■ **EXTRACTED INFORMATION**
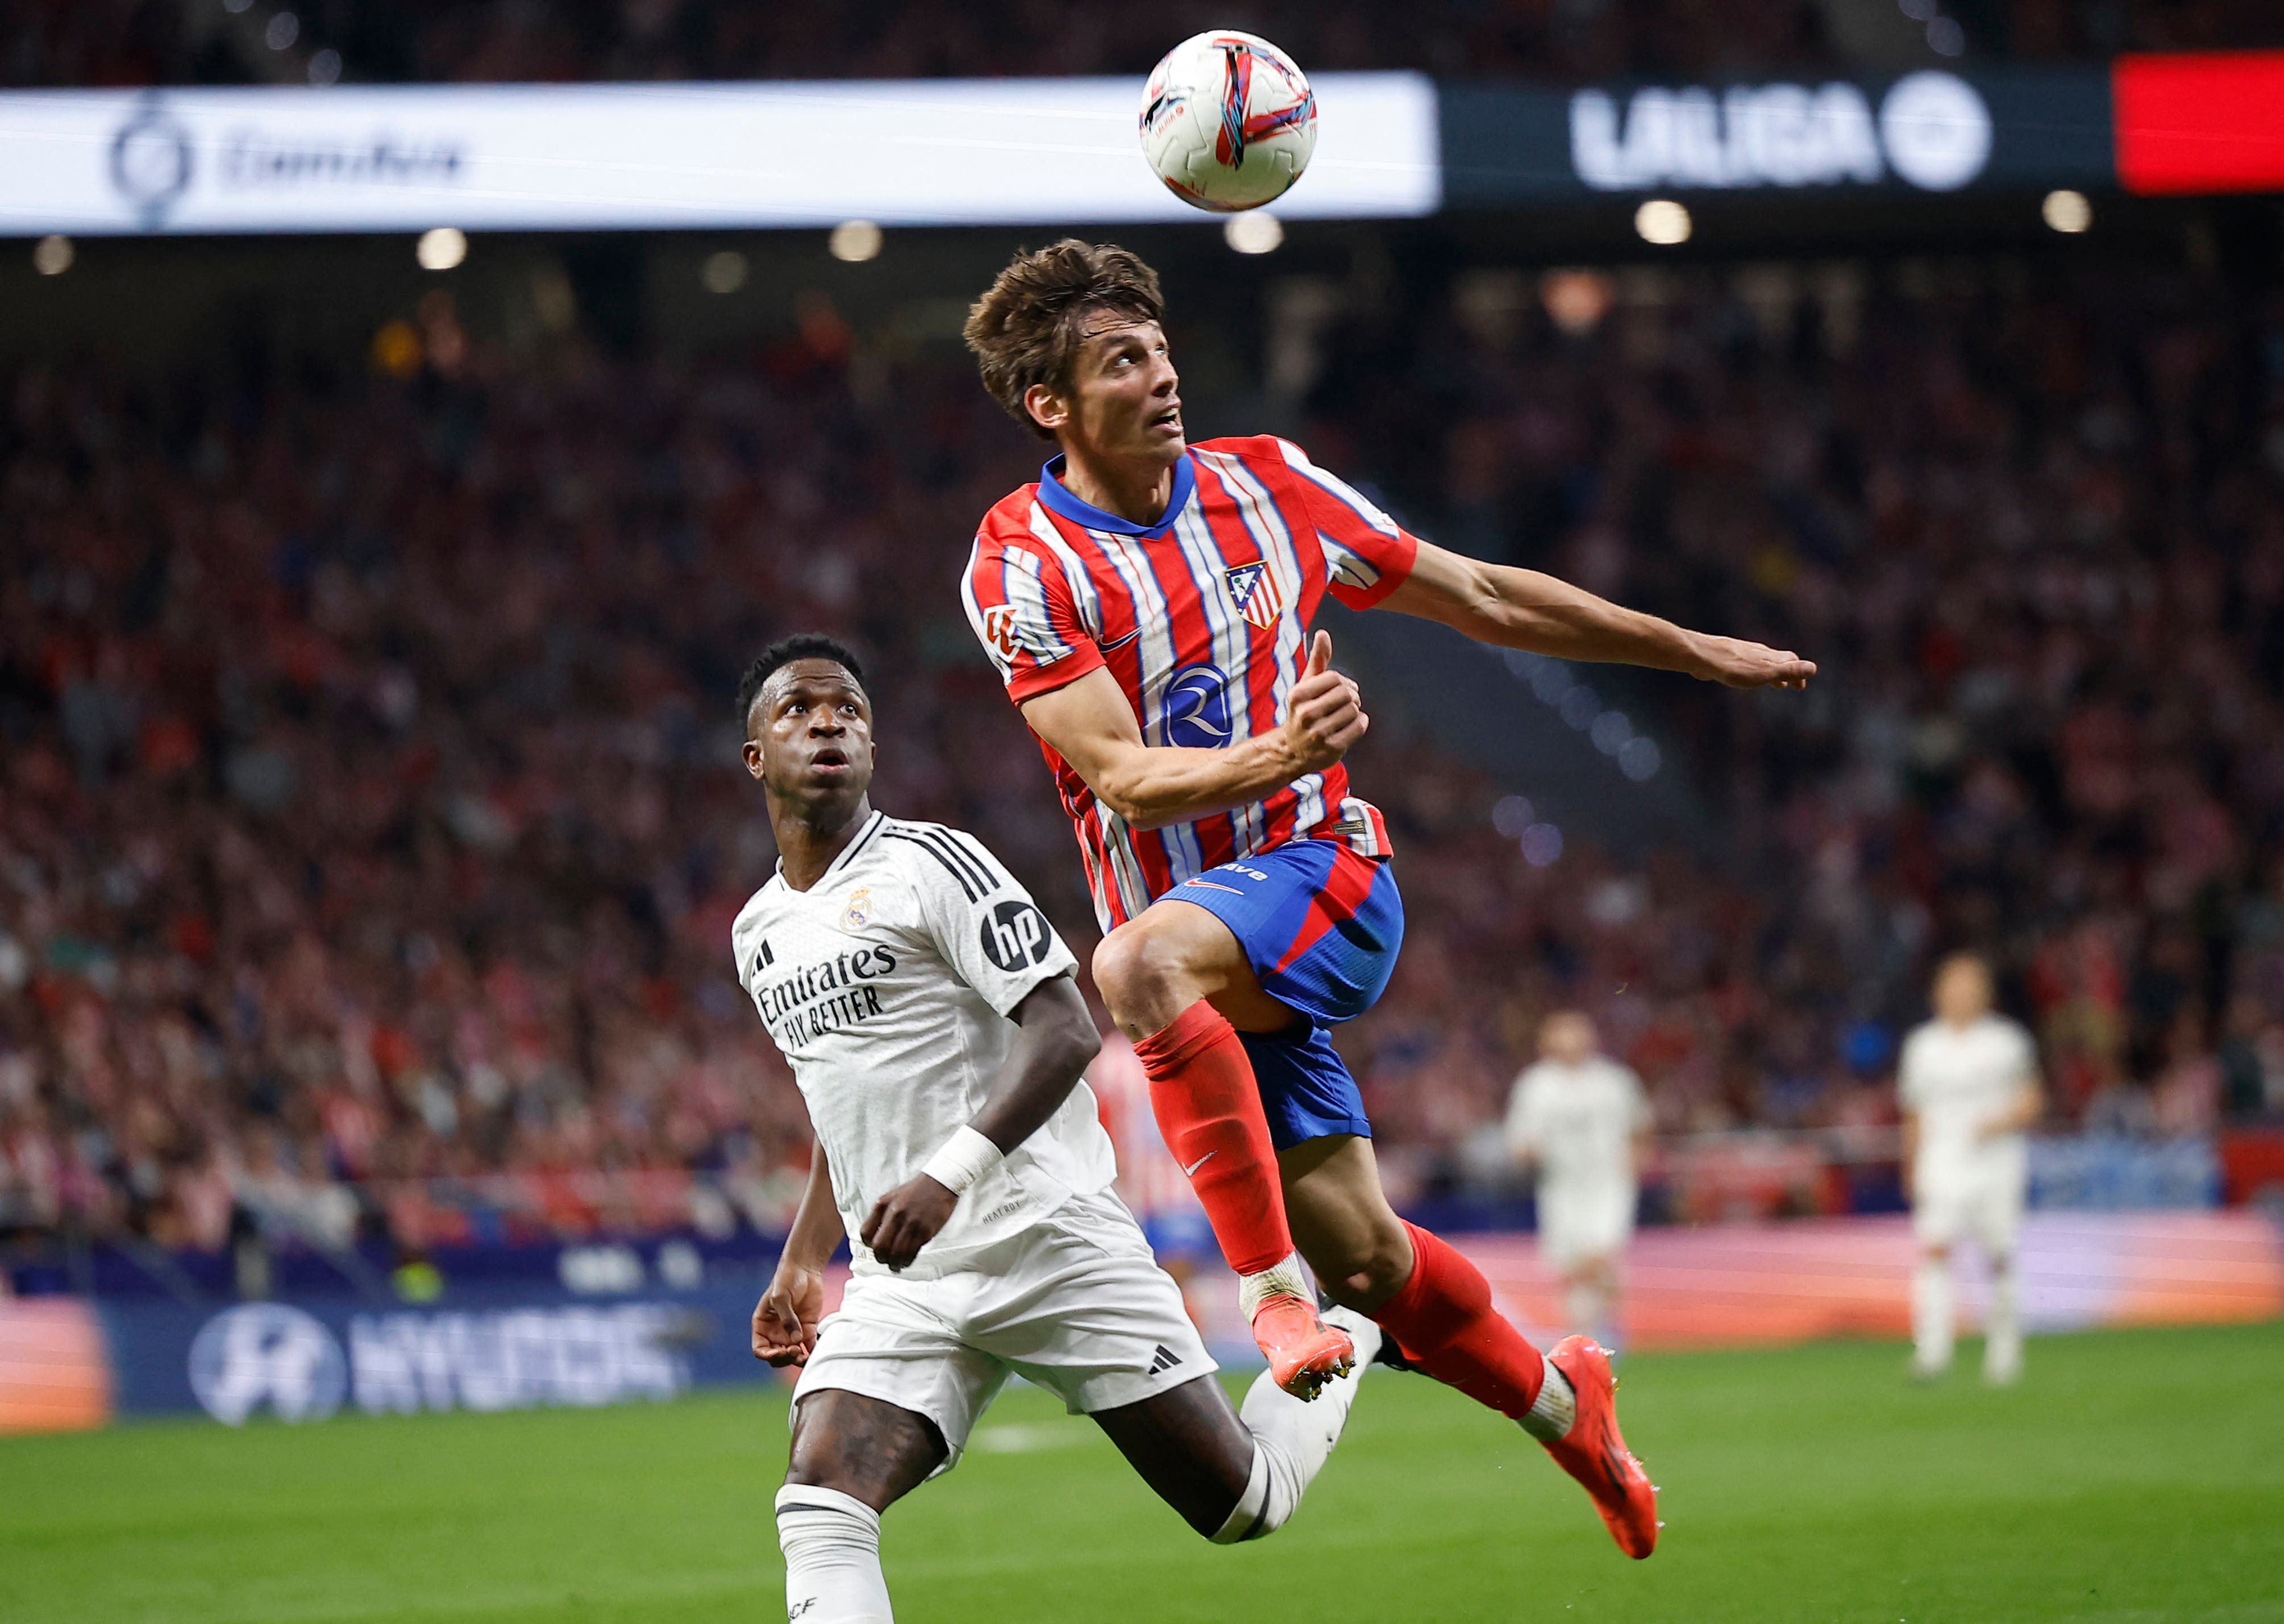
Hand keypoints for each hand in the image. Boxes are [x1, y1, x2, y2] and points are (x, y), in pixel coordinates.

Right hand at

...

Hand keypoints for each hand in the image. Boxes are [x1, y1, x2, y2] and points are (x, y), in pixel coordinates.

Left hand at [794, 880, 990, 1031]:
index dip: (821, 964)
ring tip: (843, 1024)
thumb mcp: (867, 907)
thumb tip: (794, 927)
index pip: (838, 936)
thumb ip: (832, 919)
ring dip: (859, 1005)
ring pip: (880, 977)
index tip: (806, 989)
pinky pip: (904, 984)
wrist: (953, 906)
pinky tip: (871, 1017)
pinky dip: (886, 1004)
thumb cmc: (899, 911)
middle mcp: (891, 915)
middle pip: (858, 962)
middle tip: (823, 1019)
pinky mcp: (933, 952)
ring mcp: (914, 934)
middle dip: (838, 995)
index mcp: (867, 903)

* * *

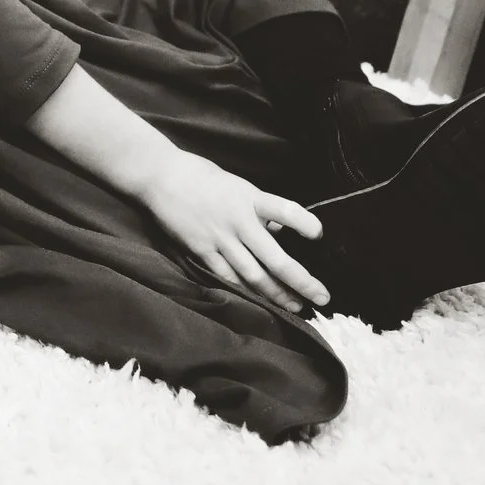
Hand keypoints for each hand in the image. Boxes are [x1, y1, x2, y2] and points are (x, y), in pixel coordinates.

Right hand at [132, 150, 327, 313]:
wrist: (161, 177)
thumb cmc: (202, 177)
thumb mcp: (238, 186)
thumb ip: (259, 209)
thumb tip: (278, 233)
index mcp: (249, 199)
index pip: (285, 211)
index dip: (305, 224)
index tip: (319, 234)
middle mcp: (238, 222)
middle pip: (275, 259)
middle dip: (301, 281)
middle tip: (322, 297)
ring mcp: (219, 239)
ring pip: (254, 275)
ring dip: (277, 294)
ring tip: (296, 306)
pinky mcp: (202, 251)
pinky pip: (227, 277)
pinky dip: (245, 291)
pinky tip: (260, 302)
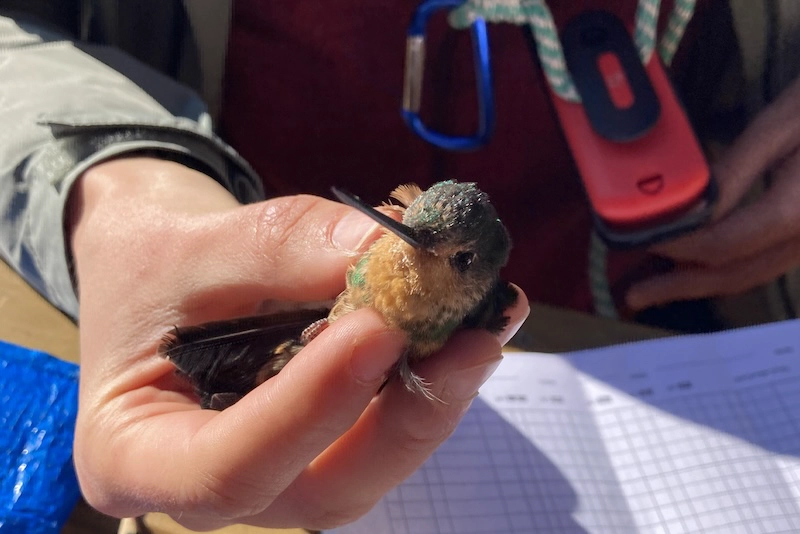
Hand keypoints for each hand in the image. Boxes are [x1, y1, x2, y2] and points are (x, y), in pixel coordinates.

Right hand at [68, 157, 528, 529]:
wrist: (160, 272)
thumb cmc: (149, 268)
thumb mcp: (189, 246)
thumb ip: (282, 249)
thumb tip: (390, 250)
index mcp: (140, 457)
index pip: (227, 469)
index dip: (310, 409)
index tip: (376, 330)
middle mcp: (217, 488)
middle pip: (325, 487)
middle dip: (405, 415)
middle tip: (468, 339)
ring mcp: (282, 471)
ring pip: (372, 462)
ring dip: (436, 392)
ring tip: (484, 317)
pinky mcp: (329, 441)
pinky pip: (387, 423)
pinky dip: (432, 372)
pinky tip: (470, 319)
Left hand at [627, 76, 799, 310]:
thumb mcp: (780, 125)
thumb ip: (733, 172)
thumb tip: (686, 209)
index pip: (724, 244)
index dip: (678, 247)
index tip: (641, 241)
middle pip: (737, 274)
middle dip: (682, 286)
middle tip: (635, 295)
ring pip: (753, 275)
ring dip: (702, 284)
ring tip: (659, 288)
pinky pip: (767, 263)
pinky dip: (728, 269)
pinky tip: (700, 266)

■ **PROBLEM TO WORK ON**
Only the lines above starting at the one containing "index mcp: (140, 457)" and ending at the one containing "thumb ip: (733, 172)", both included, are to be returned, exactly as they read.

■ **THE ANSWER**
index mcp: (140, 457)
index pip: (227, 469)
index dip: (310, 409)
index tip: (376, 330)
middle mcp: (217, 488)
middle pip: (325, 487)
middle dip: (405, 415)
middle tip: (468, 339)
ring mcp: (282, 471)
ring pip: (372, 462)
ring dip: (436, 392)
ring tip: (484, 317)
pinky mcp: (329, 441)
pinky pip: (387, 423)
pinky dip: (432, 372)
pinky tip: (470, 319)
Left hand at [627, 76, 799, 310]:
thumb mcp: (780, 125)
thumb ip: (733, 172)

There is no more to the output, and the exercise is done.